Upadacitinib as monotherapy and in combination with non-biologic dmards for the treatment of psoriatic arthritis: subgroup analysis from two phase 3 trials

Abstract

Background: Approximately 40% of PsA patients (pts) on advanced therapy are on monotherapy.1,2 Upadacitinib (UPA) showed efficacy and safety in pts with active PsA in the Phase 3 SELECT-PsA 1 and SELECT-PsA 2 clinical trials.3,4

Objectives: Assess efficacy and safety in subgroups of pts treated with UPA as monotherapy or in combination with non-biologic disease-modifying antirheumatic drugs (non-bDMARDs).

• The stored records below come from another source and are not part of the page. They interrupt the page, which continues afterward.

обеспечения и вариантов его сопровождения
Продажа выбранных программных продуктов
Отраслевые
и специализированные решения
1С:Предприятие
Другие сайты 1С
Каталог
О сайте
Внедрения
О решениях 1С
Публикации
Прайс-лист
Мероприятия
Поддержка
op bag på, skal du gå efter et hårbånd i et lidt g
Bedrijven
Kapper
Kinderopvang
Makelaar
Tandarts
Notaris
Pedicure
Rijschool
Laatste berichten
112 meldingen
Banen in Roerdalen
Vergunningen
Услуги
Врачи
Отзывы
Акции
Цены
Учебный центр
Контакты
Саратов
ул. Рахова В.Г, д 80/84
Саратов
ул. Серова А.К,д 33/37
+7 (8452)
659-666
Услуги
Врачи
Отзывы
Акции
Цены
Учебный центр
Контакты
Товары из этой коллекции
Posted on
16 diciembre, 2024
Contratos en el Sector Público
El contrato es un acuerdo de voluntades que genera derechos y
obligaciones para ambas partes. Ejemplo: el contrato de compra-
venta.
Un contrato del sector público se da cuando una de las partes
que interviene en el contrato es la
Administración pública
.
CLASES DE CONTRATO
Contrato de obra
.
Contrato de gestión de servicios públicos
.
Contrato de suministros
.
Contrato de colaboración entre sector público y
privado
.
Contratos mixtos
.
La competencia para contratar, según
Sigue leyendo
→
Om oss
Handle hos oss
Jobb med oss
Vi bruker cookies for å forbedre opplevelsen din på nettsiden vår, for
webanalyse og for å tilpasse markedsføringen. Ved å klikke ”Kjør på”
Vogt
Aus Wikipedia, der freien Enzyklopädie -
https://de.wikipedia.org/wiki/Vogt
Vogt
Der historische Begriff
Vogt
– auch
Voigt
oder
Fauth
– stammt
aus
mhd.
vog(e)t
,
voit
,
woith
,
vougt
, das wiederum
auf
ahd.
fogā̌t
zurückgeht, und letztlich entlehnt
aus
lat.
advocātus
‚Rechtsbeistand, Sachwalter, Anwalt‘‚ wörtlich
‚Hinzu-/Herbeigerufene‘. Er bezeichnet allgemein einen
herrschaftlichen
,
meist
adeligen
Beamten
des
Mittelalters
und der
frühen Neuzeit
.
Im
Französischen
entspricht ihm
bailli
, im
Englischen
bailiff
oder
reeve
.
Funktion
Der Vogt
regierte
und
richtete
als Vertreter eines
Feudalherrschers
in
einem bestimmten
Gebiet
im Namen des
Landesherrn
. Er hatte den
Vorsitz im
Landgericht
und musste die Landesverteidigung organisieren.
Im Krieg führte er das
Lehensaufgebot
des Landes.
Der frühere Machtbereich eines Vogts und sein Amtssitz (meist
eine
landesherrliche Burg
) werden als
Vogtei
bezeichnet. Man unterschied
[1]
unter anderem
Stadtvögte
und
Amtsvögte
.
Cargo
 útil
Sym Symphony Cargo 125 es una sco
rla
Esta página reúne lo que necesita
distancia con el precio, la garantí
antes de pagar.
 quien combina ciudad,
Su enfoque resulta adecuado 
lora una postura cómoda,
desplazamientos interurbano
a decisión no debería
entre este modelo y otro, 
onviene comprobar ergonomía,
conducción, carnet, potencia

Methods: The SELECT-PsA program enrolled pts with prior inadequate response (IR) or intolerance to ≥1 non-bDMARD (N=1705) and prior IR or intolerance to ≥1 bDMARD (N=642). Data from both trials was integrated for pts receiving placebo (PBO), UPA 15 mg once daily (QD) and UPA 30 mg QD. Stable background treatment of ≤2 non-bDMARDs was permitted, but not required. Analysis includes UPA monotherapy vs combination therapy for endpoints: ACR20/50/70 responses and change from baseline in pain and HAQ-DI (Wk 12); Static Investigator Global Assessment of Psoriasis of 0 or 1 and at least a 2-point improvement from baseline and PASI75/90/100 responses (Wk 16); proportion of pts achieving resolution of enthesitis, dactylitis, and minimal disease activity (Wk 24). Binary outcomes, using the Cochran-Mantel-Haenszel-method and continuous outcomes, using mixed-effects model, were analyzed for repeated measures in the subgroups of UPA monotherapy and combination therapy. Point estimates and 95% confidence intervals (CIs) of PBO subtracted treatment effect were calculated. Treatment-emergent adverse events (TEAEs) were analyzed.

Results: Of 1916 pts, 574 (30%) received monotherapy and 1342 (70%) received combination therapy; 84% in combination therapy group received MTX +/- another non-bDMARD. Both UPA monotherapy and combination therapy led to improvements in efficacy vs PBO and across endpoints, for each dose, generally consistent point estimates of PBO subtracted treatment effect and associated overlapping CIs were observed (Figure 1). Generally, frequency of AEs and serious AEs, were comparable with UPA administered as monotherapy and combination therapy (Table 1). Frequency of AEs of serious infections and hepatic disorder were lower with monotherapy while frequency of AEs leading to discontinuation of study drug were lower with combination therapy. Most hepatic disorders were transient transaminase elevations.

Conclusion: In the SELECT PsA trials, efficacy and safety of UPA was generally consistent when administered as monotherapy or when given in combination with non-bDMARDs. Results from this analysis support the use of UPA with or without concomitant non-bDMARDs.